Abstract: PO1999
Mitochondrial Damage in FSGS due to ANLN Mutation
Session Information
- Podocyte Biology
October 22, 2020 | Location: On-Demand
Abstract Time: 10:00 AM - 12:00 PM
Category: Glomerular Diseases
- 1204 Podocyte Biology
Authors
- Lane, Brandon M., Department of Pediatrics, Duke University School of Medicine, Durham, North Carolina, United States
- Wu, Guanghong, Duke Molecular Physiology Institute, Durham, North Carolina, United States
- Chryst-Stangl, Megan, Duke Molecular Physiology Institute, Durham, North Carolina, United States
- Hall, Gentzon, Department of Medicine, Duke University School of Medicine, Durham, North Carolina, United States
- Gbadegesin, Rasheed A., Department of Pediatrics, Duke University School of Medicine, Durham, North Carolina, United States
Background
We previously identified ANLN R431C as a cause of focal segmental glomerulosclerosis (FSGS).

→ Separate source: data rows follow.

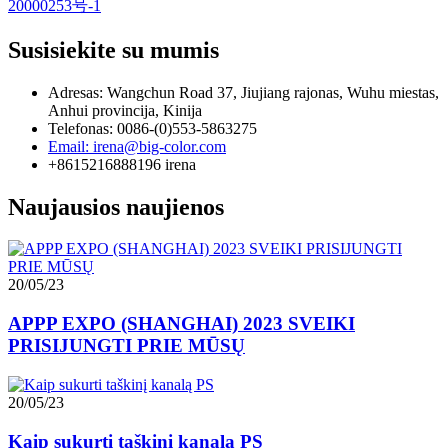
20000253号-1
Susisiekite su mumis
Adresas: Wangchun Road 37, Jiujiang rajonas, Wuhu miestas,
Anhui provincija, Kinija
Telefonas: 0086-(0)553-5863275
Email: irena@big-color.com
+8615216888196 irena
Naujausios naujienos
20/05/23
APPP EXPO (SHANGHAI) 2023 SVEIKI
PRISIJUNGTI PRIE MŪSŲ
20/05/23
Kaip sukurti taškinį kanalą PS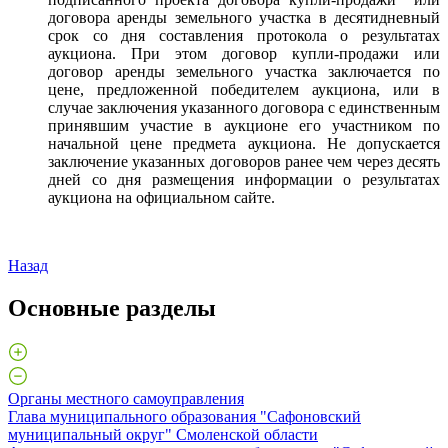
договора аренды земельного участка в десятидневный
срок со дня составления протокола о результатах
аукциона. При этом договор купли-продажи или
договор аренды земельного участка заключается по
цене, предложенной победителем аукциона, или в
случае заключения указанного договора с единственным
принявшим участие в аукционе его участником по
начальной цене предмета аукциона. Не допускается
заключение указанных договоров ранее чем через десять
дней со дня размещения информации о результатах
аукциона на официальном сайте.
Назад
Основные разделы
Органы местного самоуправления
Глава муниципального образования "Сафоновский
муниципальный округ" Смоленской области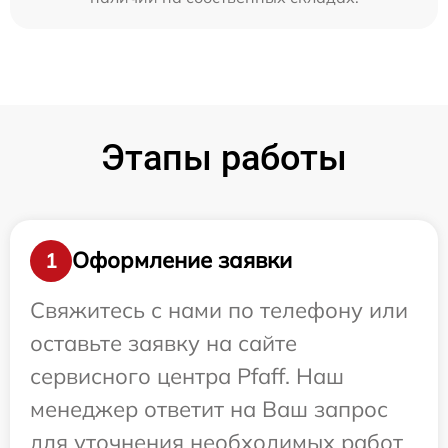
Этапы работы
Оформление заявки
1
Свяжитесь с нами по телефону или
оставьте заявку на сайте
сервисного центра Pfaff. Наш
менеджер ответит на Ваш запрос
для уточнения необходимых работ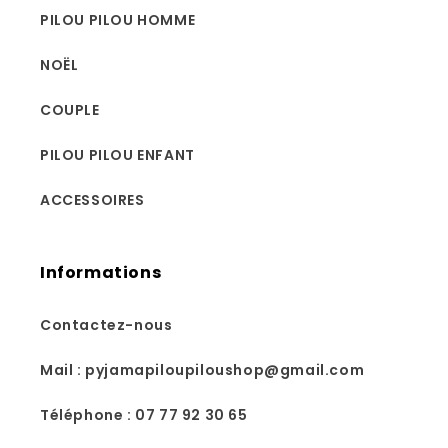
PILOU PILOU HOMME
NOËL
COUPLE
PILOU PILOU ENFANT
ACCESSOIRES
Informations
Contactez-nous
Mail : pyjamapiloupiloushop@gmail.com
Téléphone : 07 77 92 30 65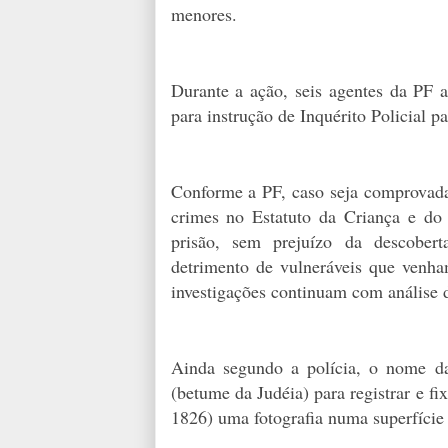
menores.
Durante a ação, seis agentes da PF 
para instrução de Inquérito Policial p
Conforme a PF, caso seja comprovada 
crimes no Estatuto da Criança e d
prisão, sem prejuízo da descober
detrimento de vulneráveis que venha
investigações continuam com análise 
Ainda segundo a polícia, o nome da
(betume da Judéia) para registrar e f
1826) uma fotografia numa superfície 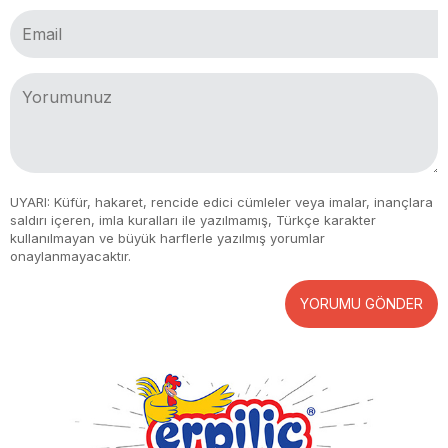
UYARI: Küfür, hakaret, rencide edici cümleler veya imalar, inançlara
saldırı içeren, imla kuralları ile yazılmamış, Türkçe karakter
kullanılmayan ve büyük harflerle yazılmış yorumlar
onaylanmayacaktır.
YORUMU GÖNDER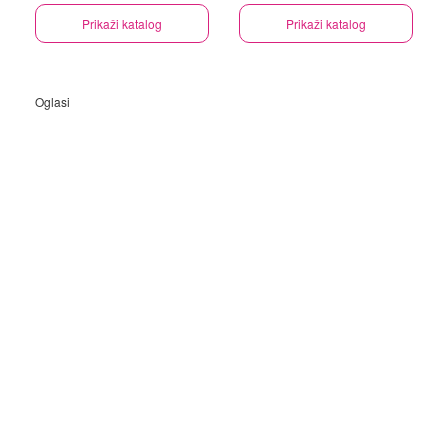
Prikaži katalog
Prikaži katalog
Oglasi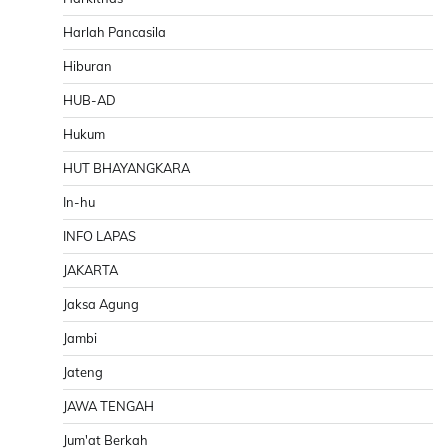
Harlah Pancasila
Hiburan
HUB-AD
Hukum
HUT BHAYANGKARA
In-hu
INFO LAPAS
JAKARTA
Jaksa Agung
Jambi
Jateng
JAWA TENGAH
Jum'at Berkah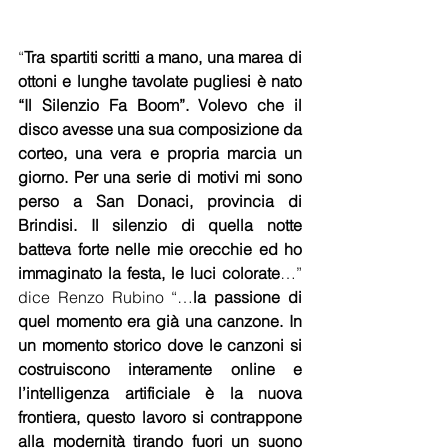
“
Tra spartiti scritti a mano, una marea di 
ottoni e lunghe tavolate pugliesi è nato 
“Il Silenzio Fa Boom”. Volevo che il 
disco avesse una sua composizione da 
corteo, una vera e propria marcia un 
giorno. Per una serie di motivi mi sono 
perso a San Donaci, provincia di 
Brindisi. Il silenzio di quella notte 
batteva forte nelle mie orecchie ed ho 
immaginato la festa, le luci colorate
…” 
dice Renzo Rubino “…
la passione di 
quel momento era già una canzone. In 
un momento storico dove le canzoni si 
costruiscono interamente online e 
l’intelligenza artificiale è la nuova 
frontiera, questo lavoro si contrappone 
alla modernità tirando fuori un suono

In addition to defects in actin bundling, targeted evaluation of this variant in cultured human podocytes identified disruption of AKT/mTOR signaling as a cause of ER stress and reduced podocyte viability. Creation of the orthologous R431C point mutation in mice confirmed the increased podocyte ER stress and identified mitochondrial damage as another possible feature of disease. To gain an unbiased view of the molecular mechanisms driving ANLN R431C induced disease, we used transcriptomic analysis and automated live cell imaging to interrogate cultured human podocytes.
Methods
Conditionally immortalized human podocytes overexpressing wildtype ANLN or the R431C variant were evaluated by mRNA-Seq and smRNA-Seq analysis to identify differentially expressed genes and microRNAs, as well as the molecular pathways involved. Potential therapeutic strategies were examined by evaluating cultured podocyte cellular and organelle-specific viability using automated live cell imaging.
Results
The top differentially expressed genes encode molecules that interact with previously identified pathological mechanisms including F-actin bundling (SYNPO2L) and AKT/ mTOR signaling (CAVIN3, KIT), with mTOR signaling identified as a pathway likely to be affected by ANLN R431C. A common feature of the top differentially expressed gene and microRNA candidates is the potential to regulate mitochondrial viability. When evaluated for changes in mitochondrial membrane potential, ANLN R431C podocytes displayed increased susceptibility to mitochondrial damage that could be rescued by treatment with AKT/mTOR pathway inhibitors. Additionally, compounds targeting improved mitochondrial viability through increased bioenergetic function (AP39), reduced oxidative stress (MitoQ, MitoTEMPO) and prevention of pore opening (Olesoxime) could all rescue the increased susceptibility to apoptosis in ANLN R431C podocytes.
Conclusion
Unbiased transcriptomic analysis confirmed that ANLN R431C disrupts AKT/mTOR signaling and actin cytoskeletal dynamics, resulting in increased ER stress and mitochondrial damage that reduce podocyte viability. Targeting various aspects of mitochondrial regulation may present viable alternative treatment strategies for FSGS due to defects in ANLN gene.